§ **Zu bearbeiten**
1. Beantworten Sie zum Text über Kriegstraumata diese Fragen:
(a) Womit arbeiten Hilfsorganisationen laut Text oft?
(b) Welche zwei Folgen werden neben möglichen Symptomen einer posttraumatischen Belastungsstörung als häufig genannt?
(c) Worauf basiert Resilienz als „dynamisches Konstrukt“?
2. Übersetzen Sie aus dem Text über Kriegstraumata den Satz „Dass alle Menschen eine Einzeltherapie erhalten, ist aber kaum realistisch.“ ins Englische.
3. Führen Sie den Text über Kriegstraumata nach seinem letzten Satz weiter.
+++ Lesetext +++
Da braucht es Fachpersonen, die den Menschen helfen, das Erlebte in die eigene Lebensgeschichte zu integrieren und mit den aufkommenden Emotionen und Erinnerungen umzugehen. Die Traumatherapie ist da ein wichtiger Faktor.
Dass alle Menschen eine Einzeltherapie erhalten, ist aber kaum realistisch.
Nein, gerade in Gaza, wo so viele Leute betroffen sind, wird das ganz schwierig werden. Es braucht flexible Angebote. Hilfsorganisationen arbeiten oft mit Gruppentherapien, und es gibt diverse psychische Hilfsangebote, die auf Apps basieren, um möglichst viele Leute zu erreichen.
Was braucht es noch?
Eine Zukunftsperspektive. Menschen müssen ein würdiges Leben führen können, und es muss ihnen möglich sein, hoffnungsvoll in die Zukunft zu blicken, um sich von Hass und extremen Ideologien zu lösen.
Was machen Kriegstraumata mit Menschen?
Zum Beispiel erleben viele Betroffene plötzlich aufkommende Erinnerungen oder eine erhöhte Bedrohungswahrnehmung. Einige plagen auch Schuldgefühle, oder sie haben Mühe, anderen Menschen zu vertrauen, was sich auf ihre Beziehungen auswirkt. Das alles können Symptome einer posttraumatischen Belastungsstörung sein. Auch Depressionen und Angststörungen sind häufige Folgen.
Gibt es Zahlen dazu, wie gross der Anteil an Betroffenen ist?
Die Zahlen gehen je nach Krieg weit auseinander. Es kommt sehr stark darauf an, wie sehr Menschen dem Geschehen ausgesetzt waren. Aber auch die Motive des Kriegs und die Geschichte des Konflikts spielen eine Rolle. Und natürlich auch die eigene Position: Ist man Zivilist gewesen oder Soldat? Hat man den Krieg für nötig befunden oder nicht?
Wieso erweisen sich gewisse Menschen als resilienter als andere?
Es ist nicht so, dass Resilienz ein Charakterzug ist, den gewisse Leute haben und andere nicht. Heute gehen wir davon aus, dass das ein dynamisches Konstrukt ist, das auf biografischen Erfahrungen, aber auch auf Ressourcen im Umfeld basiert. Es kommt darauf an, was einer Person passiert ist, ob sie zum Beispiel ein Kind verloren hat, und auch darauf, wie sie finanziell gestellt ist. Eine Person mit einem Konto im Ausland hat natürlich bessere Perspektiven, wenn sie einen Krieg überlebt.
+++ Ausgelesene Daten +++
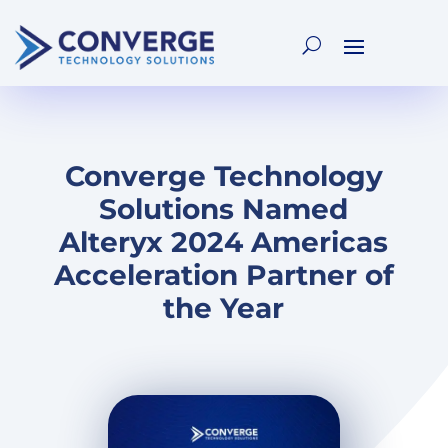
Converge Technology
Solutions Named
Alteryx 2024 Americas
Acceleration Partner of
the Year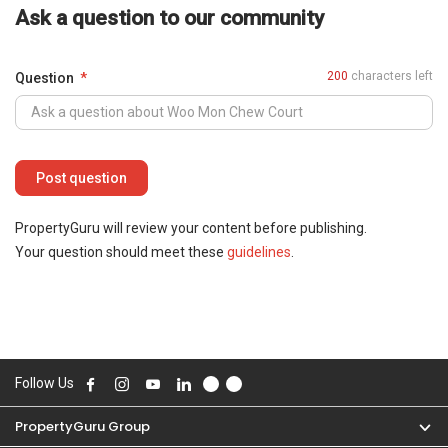
Ask a question to our community
200
characters left
Question
PropertyGuru will review your content before publishing.
Your question should meet these
guidelines
.
Follow Us
PropertyGuru Group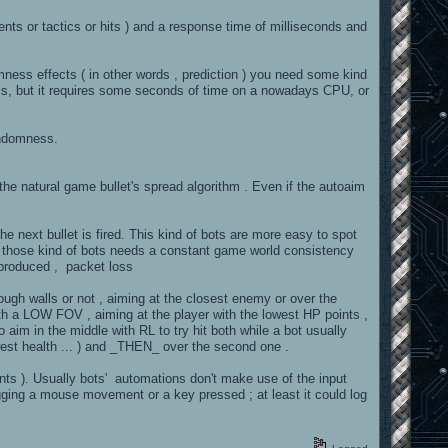
s or tactics or hits ) and a response time of milliseconds and
ness effects ( in other words , prediction ) you need some kind
ess, but it requires some seconds of time on a nowadays CPU, or
andomness.
id the natural game bullet's spread algorithm . Even if the autoaim
the next bullet is fired. This kind of bots are more easy to spot
ly those kind of bots needs a constant game world consistency
y produced , packet loss
ough walls or not , aiming at the closest enemy or over the
th a LOW FOV , aiming at the player with the lowest HP points ,
 aim in the middle with RL to try hit both while a bot usually
owest health ... ) and _THEN_ over the second one .
ts ). Usually bots' automations don't make use of the input
ogging a mouse movement or a key pressed ; at least it could log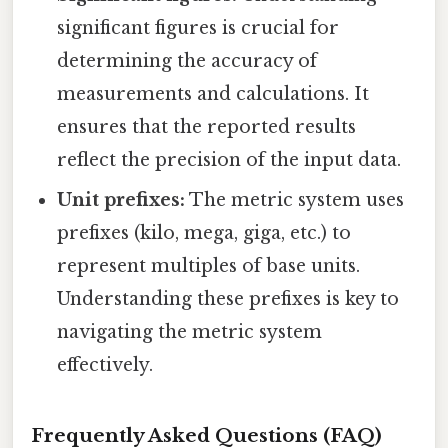
significant figures is crucial for
determining the accuracy of
measurements and calculations. It
ensures that the reported results
reflect the precision of the input data.
Unit prefixes:
The metric system uses
prefixes (kilo, mega, giga, etc.) to
represent multiples of base units.
Understanding these prefixes is key to
navigating the metric system
effectively.
Frequently Asked Questions (FAQ)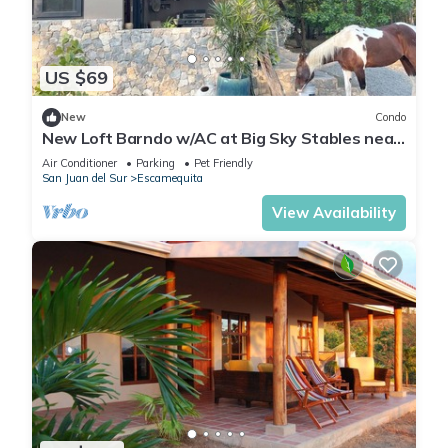
US $69
New
Condo
New Loft Barndo w/AC at Big Sky Stables near
epic beaches, horses and pickleball
Air Conditioner
Parking
Pet Friendly
San Juan del Sur
Escamequita
View Availability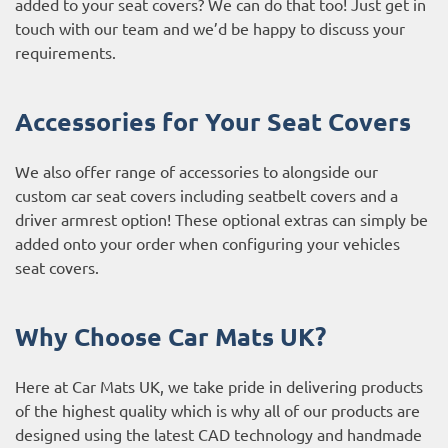
added to your seat covers? We can do that too! Just get in
touch with our team and we’d be happy to discuss your
requirements.
Accessories for Your Seat Covers
We also offer range of accessories to alongside our
custom car seat covers including seatbelt covers and a
driver armrest option! These optional extras can simply be
added onto your order when configuring your vehicles
seat covers.
Why Choose Car Mats UK?
Here at Car Mats UK, we take pride in delivering products
of the highest quality which is why all of our products are
designed using the latest CAD technology and handmade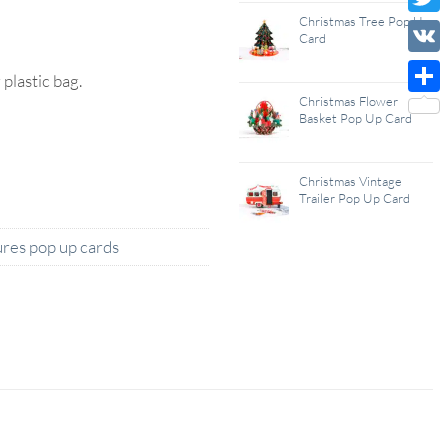
Wish
Christmas Tree Pop Up
Twitt
Card
List
VK
lastic bag.
Christmas Flower
Shar
Basket Pop Up Card
Christmas Vintage
Trailer Pop Up Card
res pop up cards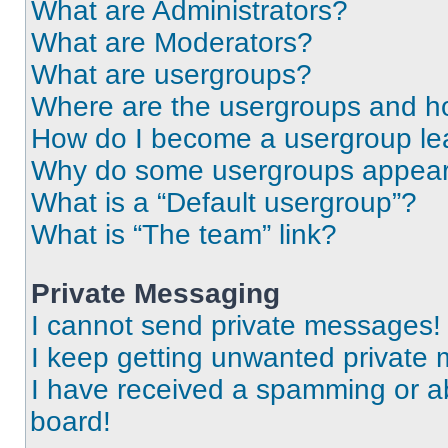
What are Administrators?
What are Moderators?
What are usergroups?
Where are the usergroups and ho
How do I become a usergroup le
Why do some usergroups appear i
What is a “Default usergroup”?
What is “The team” link?
Private Messaging
I cannot send private messages!
I keep getting unwanted private
I have received a spamming or a
board!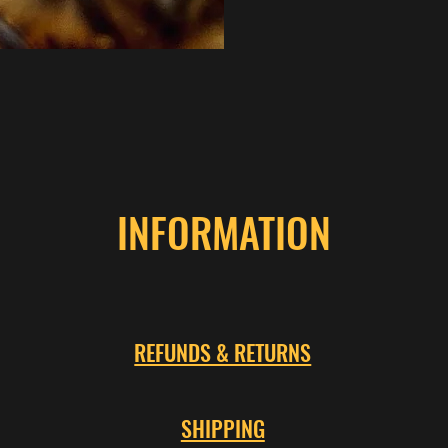
INFORMATION
REFUNDS & RETURNS
SHIPPING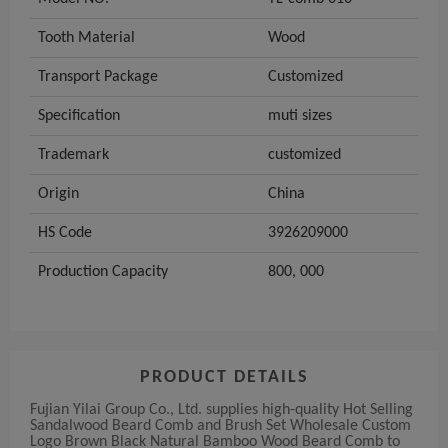
Tooth Material
Wood
Transport Package
Customized
Specification
muti sizes
Trademark
customized
Origin
China
HS Code
3926209000
Production Capacity
800, 000
PRODUCT DETAILS
Fujian Yilai Group Co., Ltd. supplies high-quality Hot Selling
Sandalwood Beard Comb and Brush Set Wholesale Custom
Logo Brown Black Natural Bamboo Wood Beard Comb to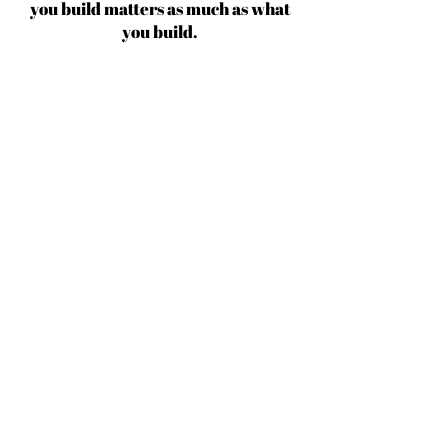
you build matters as much as what
you build.
Michael Jordan
BECOME AN IFD INSIDER
(503) 694-3300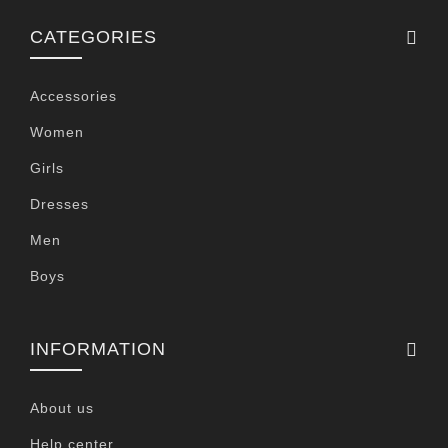
CATEGORIES
Accessories
Women
Girls
Dresses
Men
Boys
INFORMATION
About us
Help center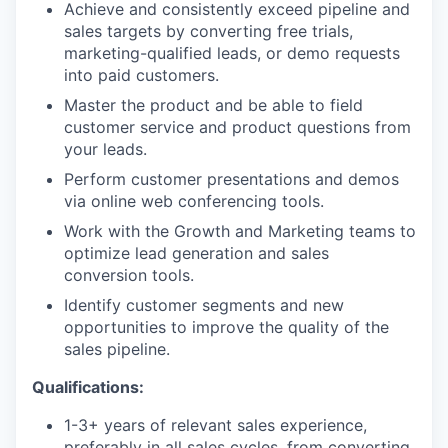
Achieve and consistently exceed pipeline and
sales targets by converting free trials,
marketing-qualified leads, or demo requests
into paid customers.
Master the product and be able to field
customer service and product questions from
your leads.
Perform customer presentations and demos
via online web conferencing tools.
Work with the Growth and Marketing teams to
optimize lead generation and sales
conversion tools.
Identify customer segments and new
opportunities to improve the quality of the
sales pipeline.
Qualifications:
1-3+ years of relevant sales experience,
preferably in all sales cycles, from converting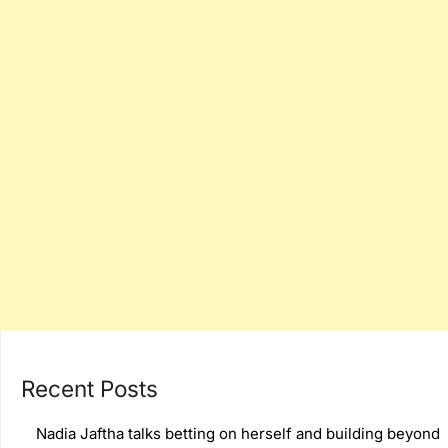
Recent Posts
Nadia Jaftha talks betting on herself and building beyond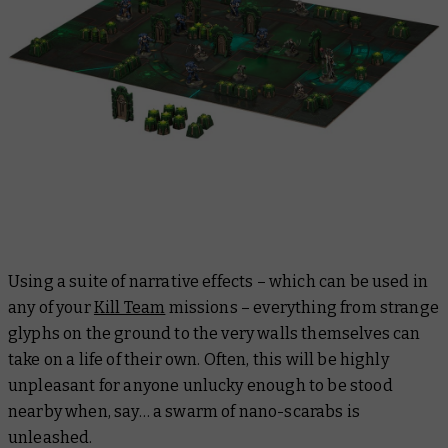
Using a suite of narrative effects – which can be used in
any of your
Kill Team
missions – everything from strange
glyphs on the ground to the very walls themselves can
take on a life of their own. Often, this will be highly
unpleasant for anyone unlucky enough to be stood
nearby when, say… a swarm of nano-scarabs is
unleashed.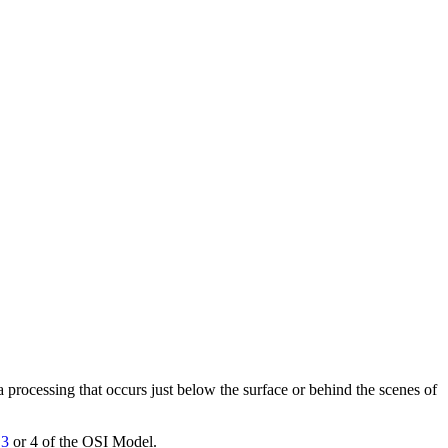
ata processing that occurs just below the surface or behind the scenes of
 3
or 4 of the OSI Model.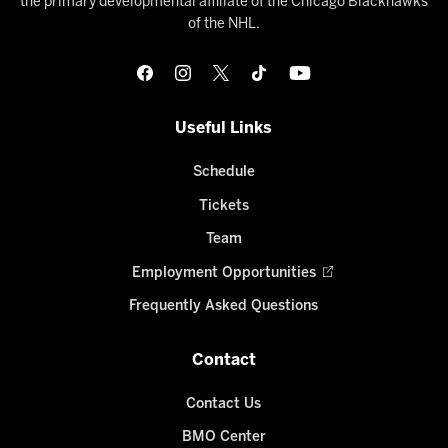
the primary developmental affiliate of the Chicago Blackhawks
of the NHL.
Useful Links
Schedule
Tickets
Team
Employment Opportunities
Frequently Asked Questions
Contact
Contact Us
BMO Center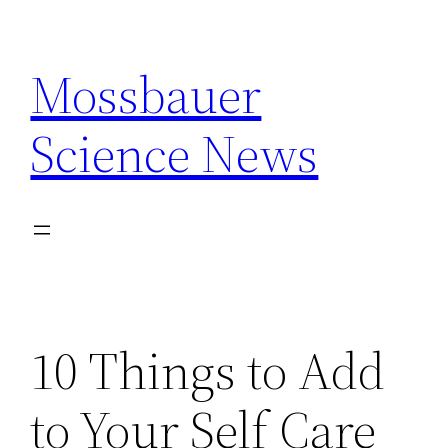
Skip
to
Mossbauer
content
Science News
10 Things to Add
to Your Self Care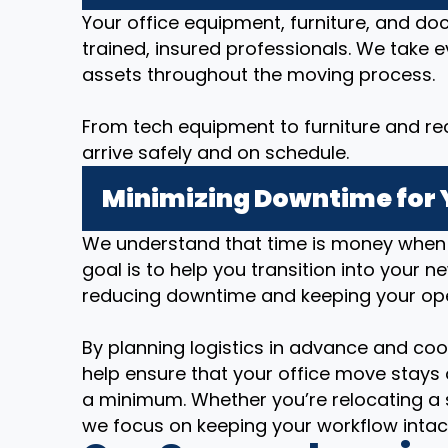
Your office equipment, furniture, and d
trained, insured professionals. We take 
assets throughout the moving process.
From tech equipment to furniture and re
arrive safely and on schedule.
Minimizing Downtime for 
We understand that time is money when i
goal is to help you transition into your n
reducing downtime and keeping your op
By planning logistics in advance and coo
help ensure that your office move stays 
a minimum. Whether you’re relocating a 
we focus on keeping your workflow intac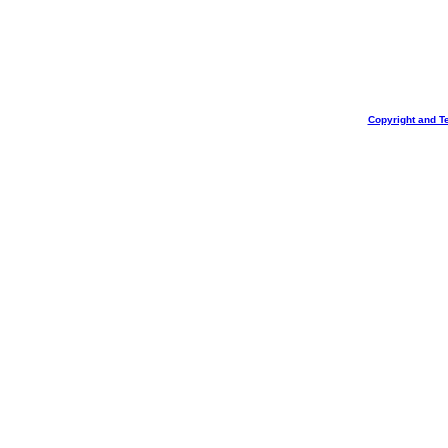
Copyright and T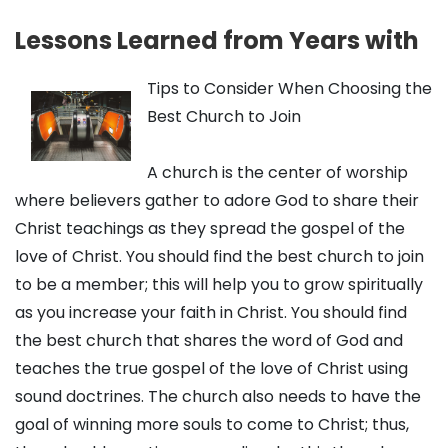
Lessons Learned from Years with
Tips to Consider When Choosing the
Best Church to Join
A church is the center of worship
where believers gather to adore God to share their
Christ teachings as they spread the gospel of the
love of Christ. You should find the best church to join
to be a member; this will help you to grow spiritually
as you increase your faith in Christ. You should find
the best church that shares the word of God and
teaches the true gospel of the love of Christ using
sound doctrines. The church also needs to have the
goal of winning more souls to come to Christ; thus,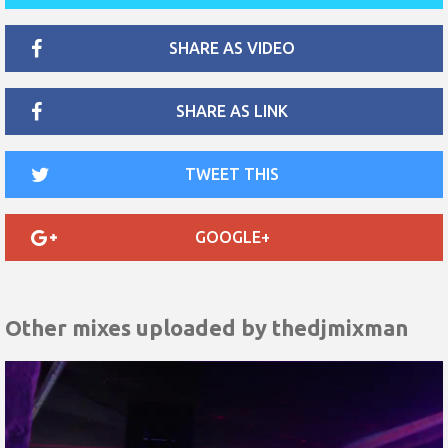
SHARE AS VIDEO
SHARE AS LINK
TWEET THIS
GOOGLE+
Other mixes uploaded by
thedjmixman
+++
§ **Lösungen**
1.
(a) Mit Gruppentherapien.
(b) Depressionen und Angststörungen.
(c) Auf biografischen Erfahrungen, aber auch auf Ressourcen im Umfeld.

2. But it is hardly realistic for everyone to receive individual therapy.

3.
Sowohl unter den palästinensischen Gefangenen als auch unter den israelischen Geiseln gibt es Kinder. Verarbeiten diese Traumata anders?
Es gibt in der Traumatherapie spezifische Ansätze für die Arbeit mit Kindern. Sie zeigen oft andere Symptome als Erwachsene, zum Beispiel Bettnässen oder den Verlust von Sprachfähigkeiten. Zudem können Auffälligkeiten im Bindungsverhalten auftreten. In der Grundsache sind die Dynamiken aber ähnlich wie bei Erwachsenen.
Das längerfristige Ziel der Waffenruhe ist ein Frieden zwischen den Palästinenserinnen und Palästinensern und den Israelis. Was braucht es, dass sich Menschen nach einem so langen Krieg annähern oder sogar vertrauen können?
Es braucht vor allem eine politische Situation, in der sich die Menschen genug geschützt fühlen, um sich gegenüber der anderen Gruppe wieder zu öffnen. Und dann wäre ein individueller Kontakt nötig, sodass beide Seiten die andere wieder als Menschen wahrnehmen und nicht als Monster. Gerade für Kinder und Jugendliche müsste man Begegnungsräume schaffen, damit sie lernen, einander zu verstehen, sich als Individuen zu sehen und nicht als Kollektivfeinde.
Wie kann eine Gesellschaft verhindern, dass ihre Traumata über Generationen weitergegeben werden?
Das ist schwierig. Ich glaube, es wird immer etwas weitergegeben. Was hilft, ist die Auseinandersetzung mit dem Erlebten zu Friedenszeiten. Die Gesellschaft muss ein Narrativ finden, für das, was passiert ist, vielleicht auch eine Art Verständnis dafür, wie es zum Krieg gekommen ist. Sie muss sich als Kollektiv fragen: Was gehört zu damals im Krieg und was gehört zu jetzt in den Frieden? Was wollen wir unseren Kindern vermitteln?
Spielen da auch die Medien eine Rolle?
Ja, die Medien spielen immer eine grosse Rolle dabei, wie ein Krieg erlebt wird. Vieles, was Menschen über einen Krieg wissen, wissen sie nur aus den Medien. Medien können extreme Meinungen rezyklieren und verfestigen. In der Psychologie nennen wir das den Mere-Exposure-Effekt. Je mehr man etwas hört, desto mehr beginnt man, es zu glauben. Darum denke ich, die Verantwortung der Medien liegt darin, differenzierte Positionen und verschiedene Perspektiven zu beleuchten, sodass die Menschen aus den Extremen wieder herausfinden.